Read more and one will find mention of Map Reduce and how many of the NoSQL data stores support this useful “Data Locality” pattern – taking compute to where the data is.
Hadoop users and the creators themselves acknowledge that the technology is good for “streaming reads” and supports high throughput at the cost of latency. This constraint and the fact that Map Reduce tasks are very I/O bound, make it seemingly unsuitable for use cases that involve users waiting for a response such as in OLTP applications.
While all of the above is relevant and mostly true, is it also leading to a certain stereo-typing – that of equating Big Data to Big Analytics?
It might be useful to describe Big Data first. Gartner categorizes data build up in an enterprise as under : Volume, Variety and Velocity. Rapid growth in any of these categories or combinations thereof, results in Big Data. It might be worthwhile to note here that there is no classification under transaction processing or analytics, thereby implying that Big Data is not just Big Analytics.
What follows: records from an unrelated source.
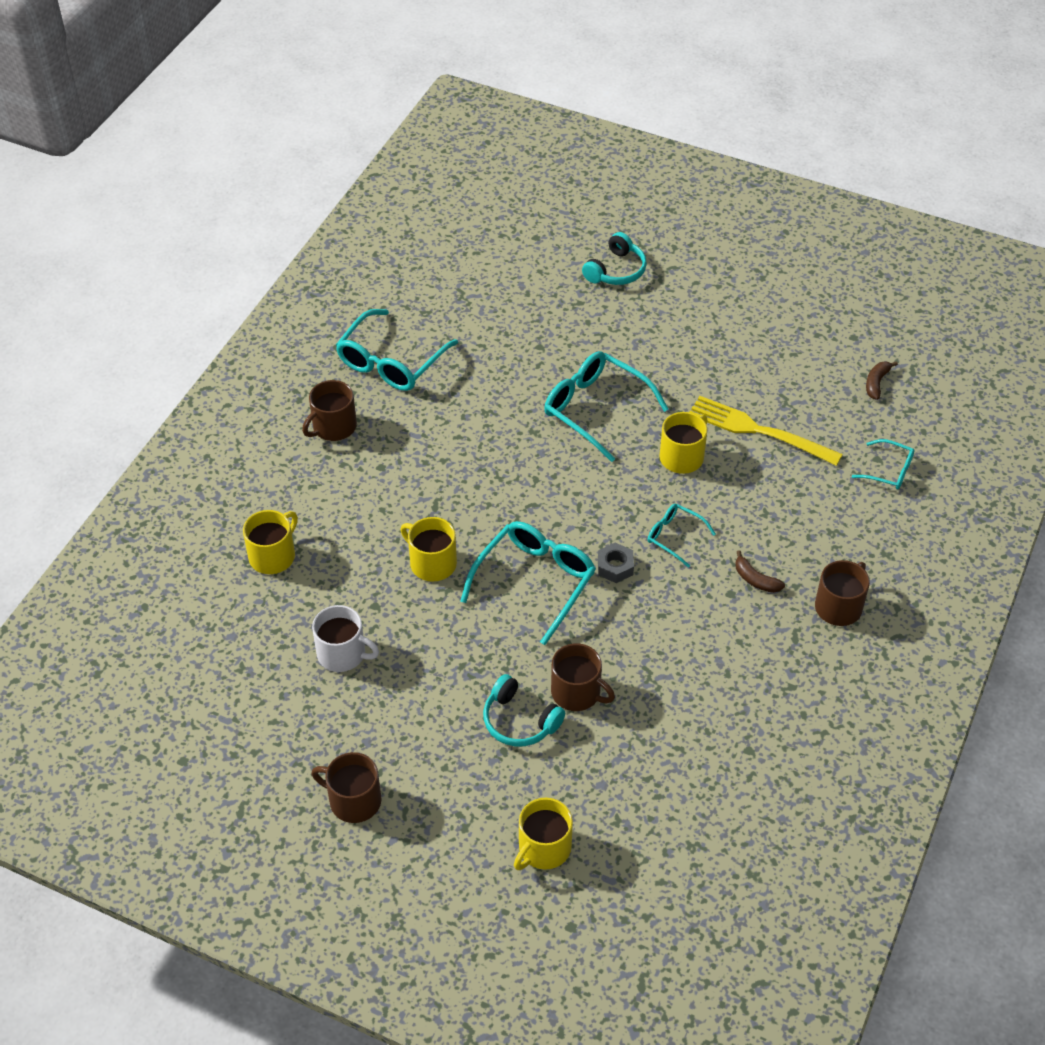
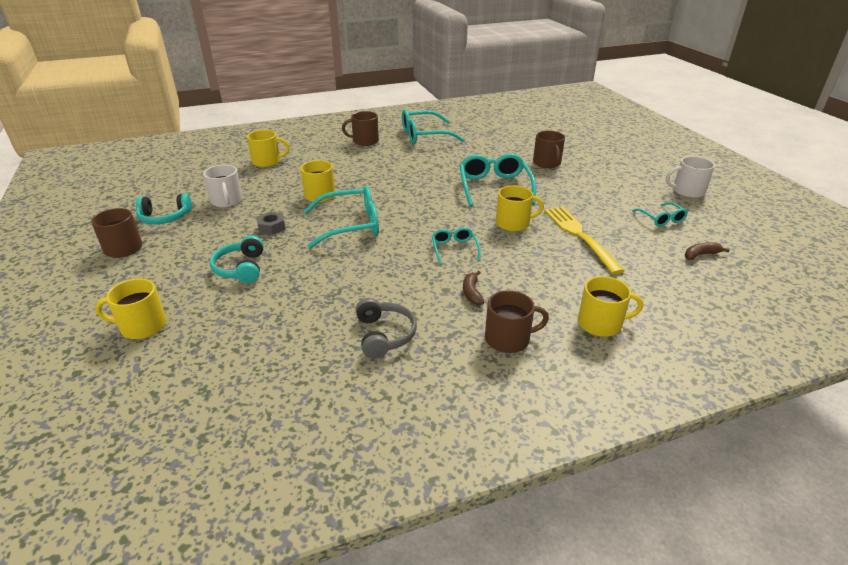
camera: 45 degrees right, 15 degrees down
brown mug [551,643,615,711] -> brown mug moved to [533,131,565,168]
turquoise headphones [582,232,647,285] -> turquoise headphones moved to [136,194,192,224]
grey nut [598,543,634,583] -> grey nut moved to [257,212,285,235]
turquoise glasses [852,439,914,490] -> turquoise glasses moved to [632,202,688,227]
none -> grey headphones [356,298,417,359]
none -> yellow mug [578,276,643,337]
none -> white mug [666,156,715,198]

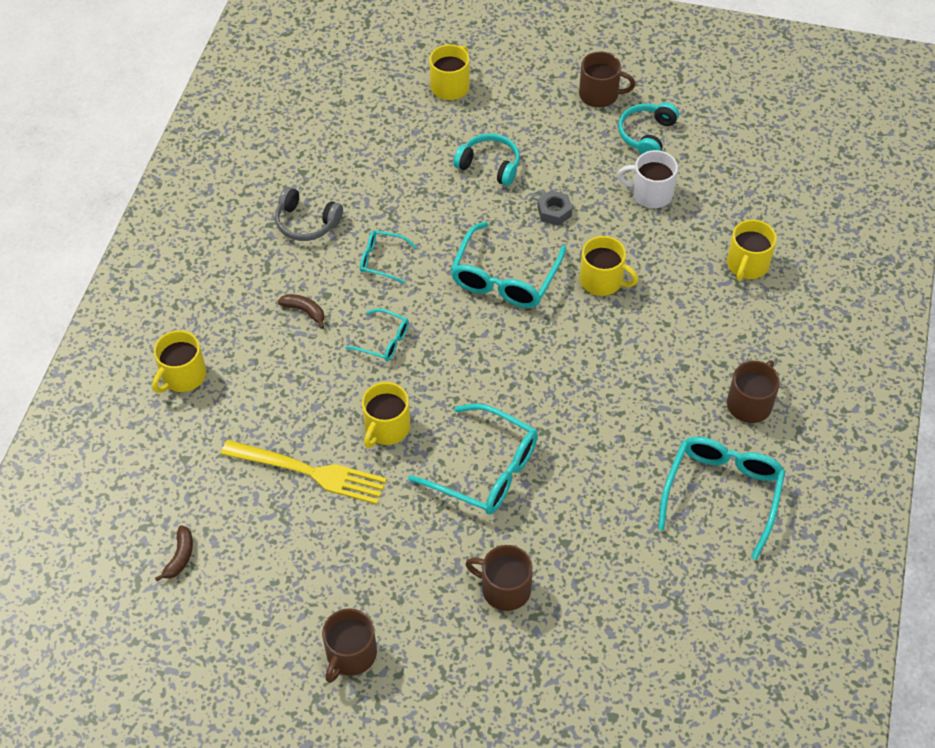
camera: 125 degrees right, 20 degrees up
brown mug [485,290,549,353] -> brown mug moved to [322,608,377,683]
turquoise glasses [632,202,688,227] -> turquoise glasses moved to [360,230,417,284]
white mug [666,156,715,198] -> none

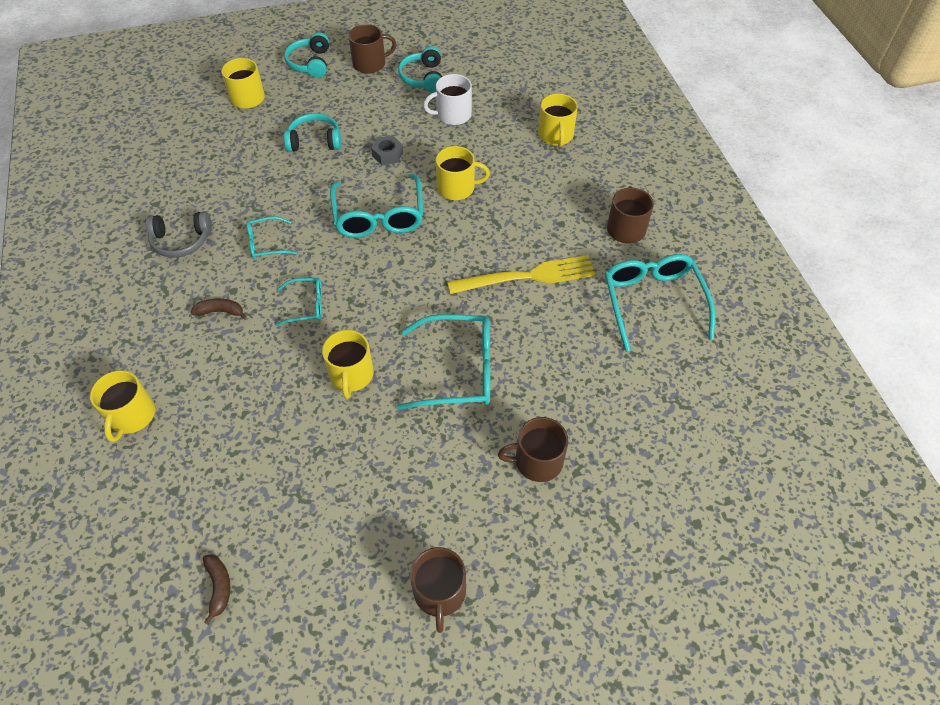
camera: 30 degrees left, 0 degrees up
yellow fork [221,440,387,504] -> yellow fork moved to [447,255,595,294]
none -> turquoise headphones [284,32,329,78]

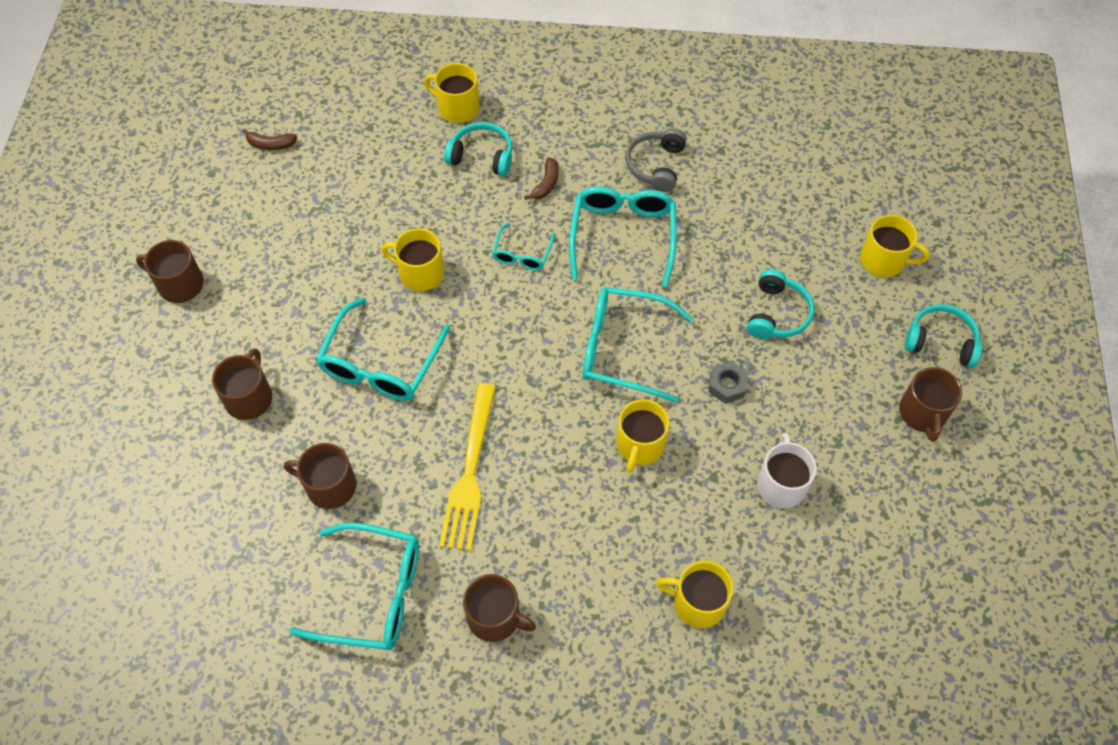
camera: 110 degrees right, 5 degrees up
turquoise glasses [246,216,297,259] -> turquoise glasses [569,187,677,287], size x1.88
turquoise headphones [398,46,442,93] -> turquoise headphones moved to [444,122,512,176]
none -> brown mug [284,443,356,509]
Big Data solutions need not be limited to Big Analytics and may extend to low latency data access workloads as well. A few random thoughts on patterns and solutions:
- Data Sharding – useful to scale low latency data stores like RDBMS to store Big Data. Sharding may be built into application code, use an intermediary between the application and data store or inherently supported by the data store using auto-sharding of data.
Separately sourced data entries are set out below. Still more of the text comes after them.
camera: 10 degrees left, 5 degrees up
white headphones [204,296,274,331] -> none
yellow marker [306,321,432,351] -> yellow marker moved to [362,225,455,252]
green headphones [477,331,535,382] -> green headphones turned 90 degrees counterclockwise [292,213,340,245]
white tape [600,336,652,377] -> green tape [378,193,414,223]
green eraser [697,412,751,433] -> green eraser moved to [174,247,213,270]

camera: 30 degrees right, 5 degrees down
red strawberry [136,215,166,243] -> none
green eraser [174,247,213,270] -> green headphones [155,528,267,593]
- Data Stores by purpose – Big Data invariably means distribution and may result in data duplication; within a single store or multiple. For e.g. data extracts from a DFS like Hadoop may also be stored in a high-speed NoSQL or sharded RDBMS and accessed via secondary indices. This could lead to scenarios outlined by the CAP theorem (http://en.wikipedia.org/wiki/CAP_theorem).
- Data Stores that effectively leverage CPU, RAM and disk space – Moore’s Law has been proven right the last few years and data stores like the Google Big Table (or HBase) successfully leverage the trend of abundant commodity compute, memory and storage.
- Optimized Compute Patterns – Efforts like Peregrine(http://peregrine_mapreduce.bitbucket.org/) that support pipe-lined Map Reduce jobs.
- Data aware Grid topologies – A compute grid where worker participation in a compute task is influenced by data available locally to the worker, usually in-memory. Note that this is different from the data locality pattern implemented in most Map Reduce frameworks.
- And more…..
It may suffice to say that Big Analytics has been the most visible and commonly deployed use case on Big Data. New age companies, especially the internet based ones, have been using Big Data technologies to deliver content sharing, email, instant messaging and social platform services in near real time. Enterprises are slowly but surely warming up to this trend.